Researchers have studied MTHFR gene polymorphisms in individuals with neural tube defects and in their mothers, but it remains unclear how these variations could affect the developing brain and spinal cord. The increased risk of neural tube defects may be related to differences in the ability of methylenetetrahydrofolate reductase to process folate; a shortage of this vitamin is an established risk factor for neural tube defects.

Although MTHFR gene polymorphisms are associated with an increased risk of neural tube defects, these variations are common in many populations worldwide. Most people withMTHFR gene polymorphisms do not have neural tube defects, and their children are also typically unaffected. Changes in the MTHFR gene are only one of many genetic and environmental factors that are thought to contribute to these complex conditions.

spina bifida - associated with the MTHFR gene

Polymorphisms in the MTHFR gene are also associated with an increased risk of spina bifida, another common type of neural tube defect. In people with this condition, when the spine forms, the bones of the spinal column do not close completely around the developing nerves of the spinal cord. As a result, part of the spinal cord may stick out through an opening in the spine, leading to permanent nerve damage.

As described above, variations in the MTHFR gene may increase the risk of neural tube defects by changing the ability of methylenetetrahydrofolate reductase to process folate. However, these variations are common in many populations worldwide. Most people with MTHFR gene polymorphisms do not have neural tube defects, nor do their children.

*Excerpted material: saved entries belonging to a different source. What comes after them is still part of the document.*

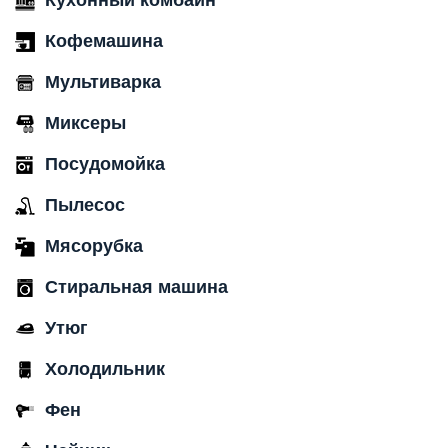
Кофемашина
Мультиварка
Миксеры
Посудомойка
Пылесос
Мясорубка
Стиральная машина
Утюг
Холодильник
Фен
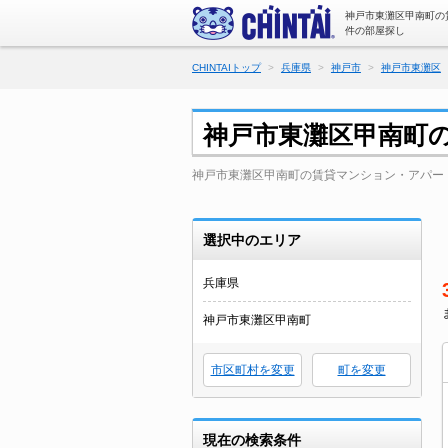
神戸市東灘区甲南町の
件の部屋探し
CHINTAIトップ
兵庫県
神戸市
神戸市東灘区
神戸市東灘区甲南町
神戸市東灘区甲南町の賃貸マンション・アパー
選択中のエリア
兵庫県
神戸市東灘区甲南町
市区町村を変更
町を変更
現在の検索条件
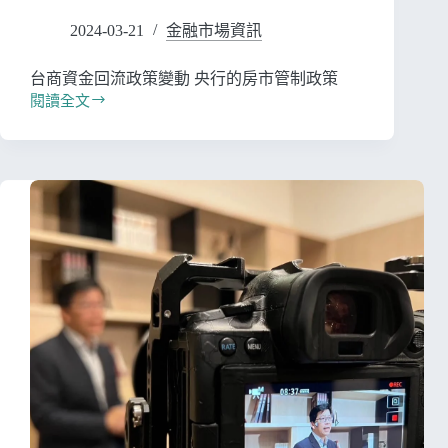
2024-03-21
金融市場資訊
台商資金回流政策變動 央行的房市管制政策
閱讀全文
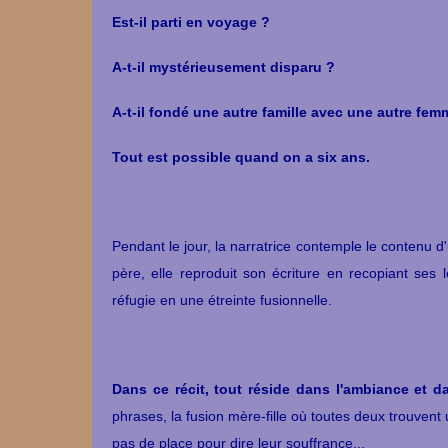
Est-il parti en voyage ?
A-t-il mystérieusement disparu ?
A-t-il fondé une autre famille avec une autre fem
Tout est possible quand on a six ans.
Pendant le jour, la narratrice contemple le contenu d
père, elle reproduit son écriture en recopiant ses l
réfugie en une étreinte fusionnelle.
Dans ce récit, tout réside dans l'ambiance et d
phrases, la fusion mère-fille où toutes deux trouvent 
pas de place pour dire leur souffrance...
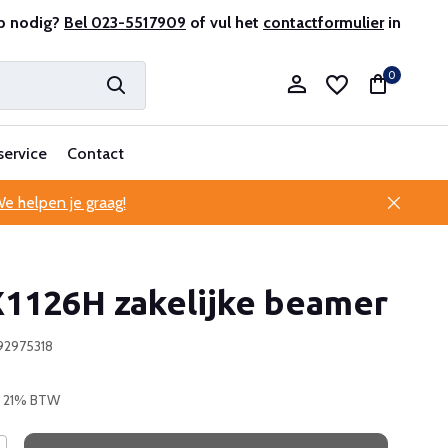
sionele klantenservice
p nodig?
Bel 023-5517909
of vul het
contactformulier
in
0
service
Contact
e helpen je graag!
Account aanmaken
X1126H zakelijke beamer
Account aanmaken
92975318
l. 21% BTW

other disorders – increased risk from variations of the MTHFR gene

Polymorphisms in the MTHFR gene have also been studied as possible risk factors for a variety of common conditions. These include heart disease, stroke, high blood pressure (hypertension), high blood pressure during pregnancy (preeclampsia), an eye disorder called glaucoma, psychiatric disorders, and certain types of cancer. The 677C>T polymorphism in the MTHFRgene has also been suggested as a risk factor for cleft lip and palate, a birth defect in which there is a split in the upper lip and an opening in the roof of the mouth. Studies of MTHFR gene variations in people with these disorders have had mixed results, with associations found in some studies but not in others. Therefore, it remains unclear what role changes in the MTHFRgene play in these disorders. A large number of genetic and environmental factors, most of which remain unknown, likely determine the risk of developing most common, complex conditions.

Where is the MTHFR gene located?

Cytogenetic Location: 1p36.3
Molecular Location on chromosome 1: base pairs 11,785,729 to 11,806,102
The MTHFR gene is located on the short (p) arm of chromosome 1 at position 36.3.
More precisely, the MTHFR gene is located from base pair 11,785,729 to base pair 11,806,102 on chromosome 1.